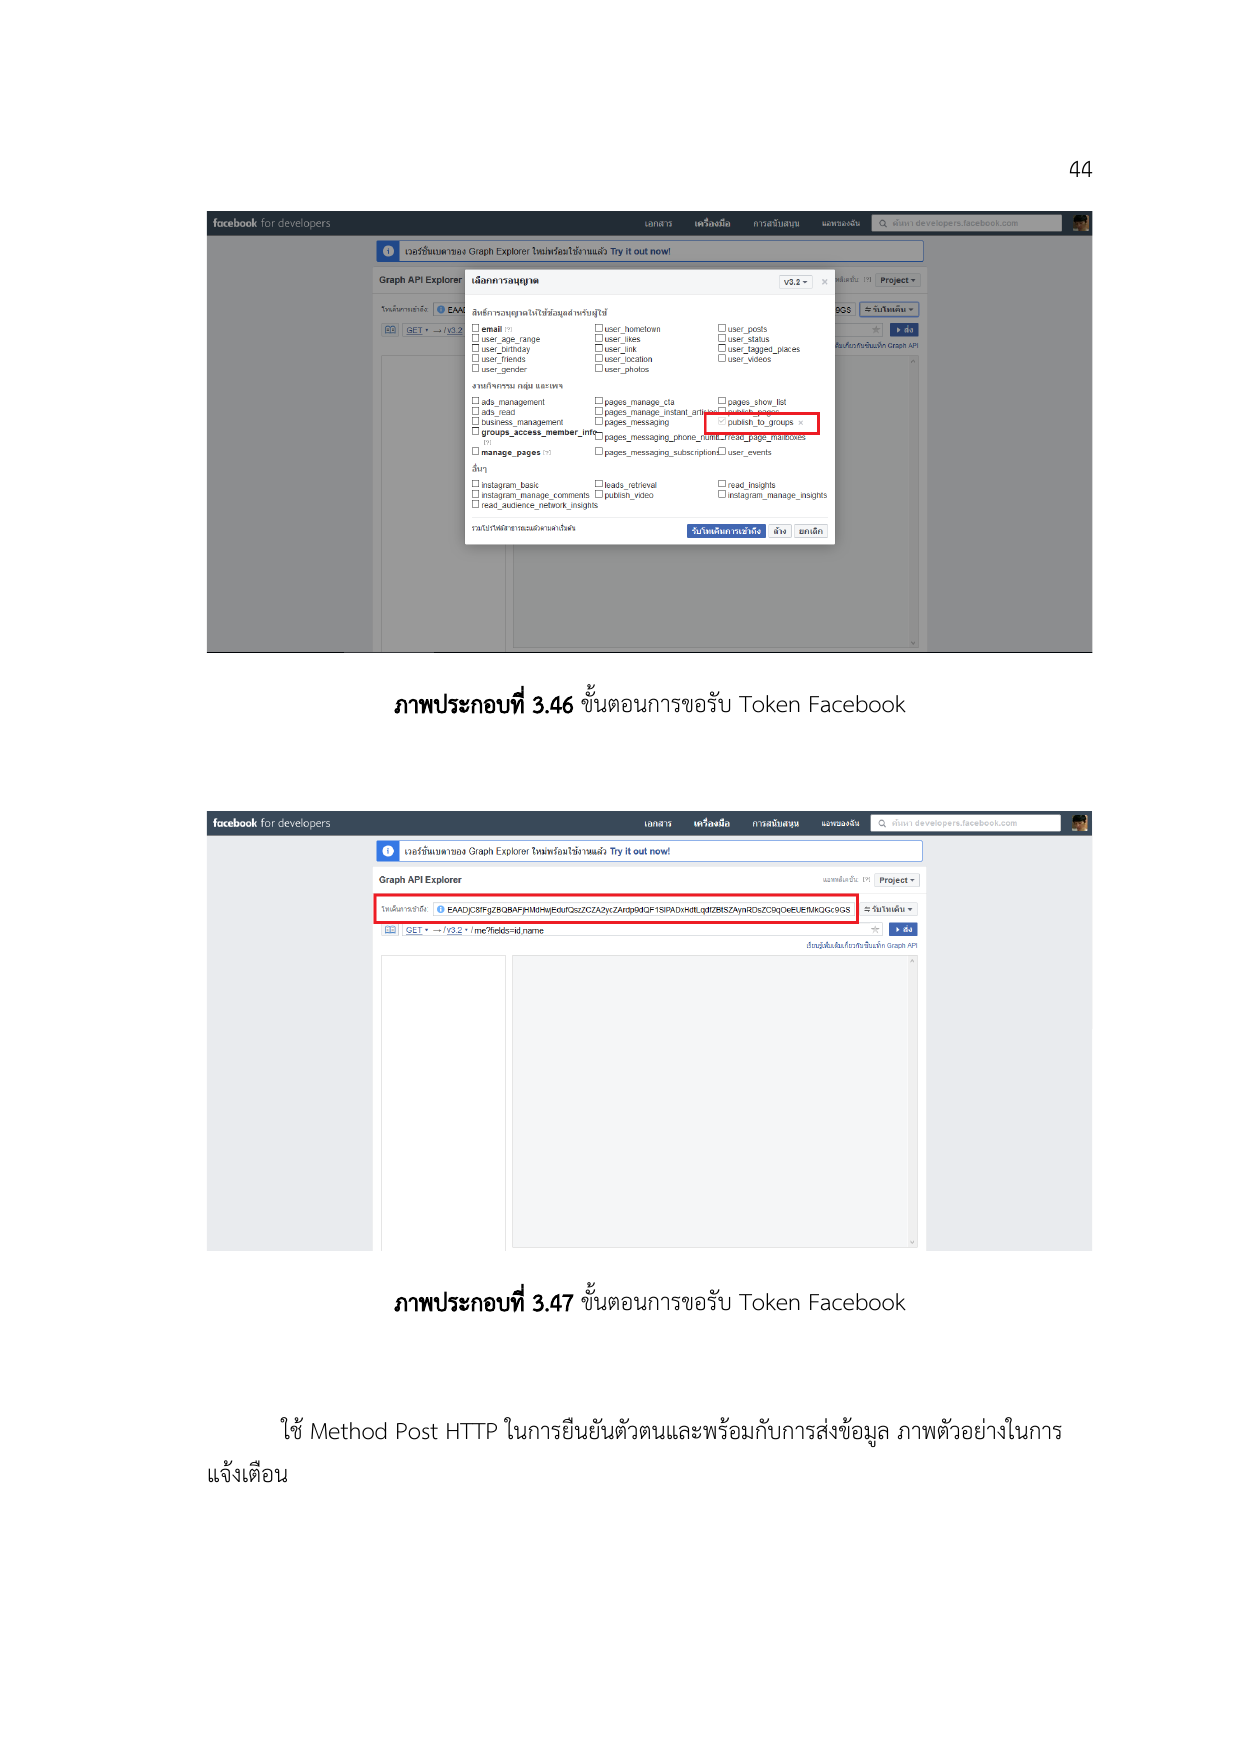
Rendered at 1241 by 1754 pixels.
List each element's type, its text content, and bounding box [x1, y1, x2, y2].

text ภาพประกอบที่ 3.37 ขั้นตอนการขอรับ Token Facebook [207, 1281, 1092, 1319]
text ภาพประกอบที่ 3.36 ขั้นตอนการขอรับ Token Facebook [207, 683, 1092, 721]
picture [206, 211, 1093, 653]
picture [206, 811, 1093, 1251]
text ใช้ Method Post HTTP ในการยืนยันตัวตนและพร้อมกับการส่งข้อมูล ภาพตัวอย่างในการแจ้งเตือน [207, 1410, 1092, 1491]
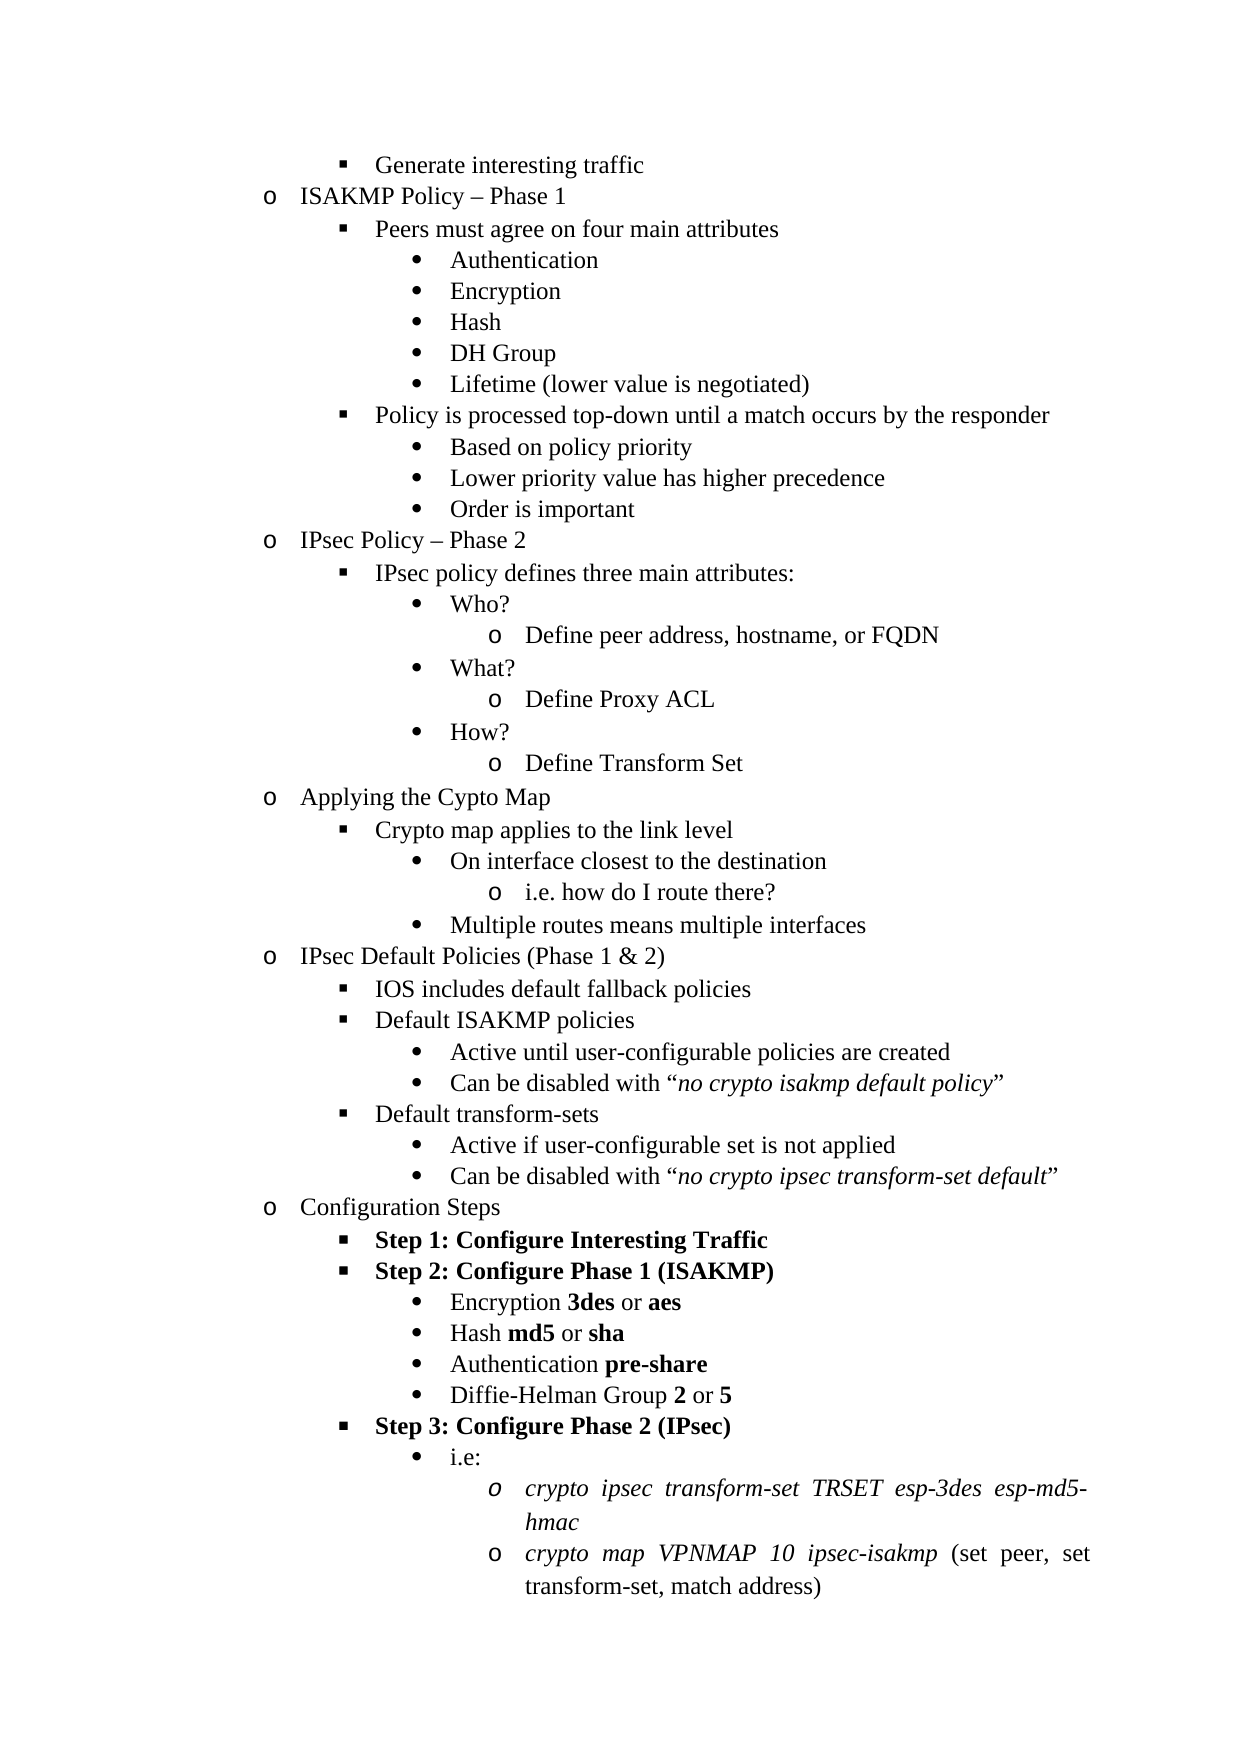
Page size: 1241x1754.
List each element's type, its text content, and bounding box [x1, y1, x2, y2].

+ + + + +

Instructions for the task →
Would you transcribe, exactly, the lines running from the one that contains "Page size: 1241x1754." through the final line of the listing above? Include both ends and nothing else.

Solution to this exercise →
Page size: 1241x1754.
List each element's type, its text content, and bounding box [x1, y1, x2, y2].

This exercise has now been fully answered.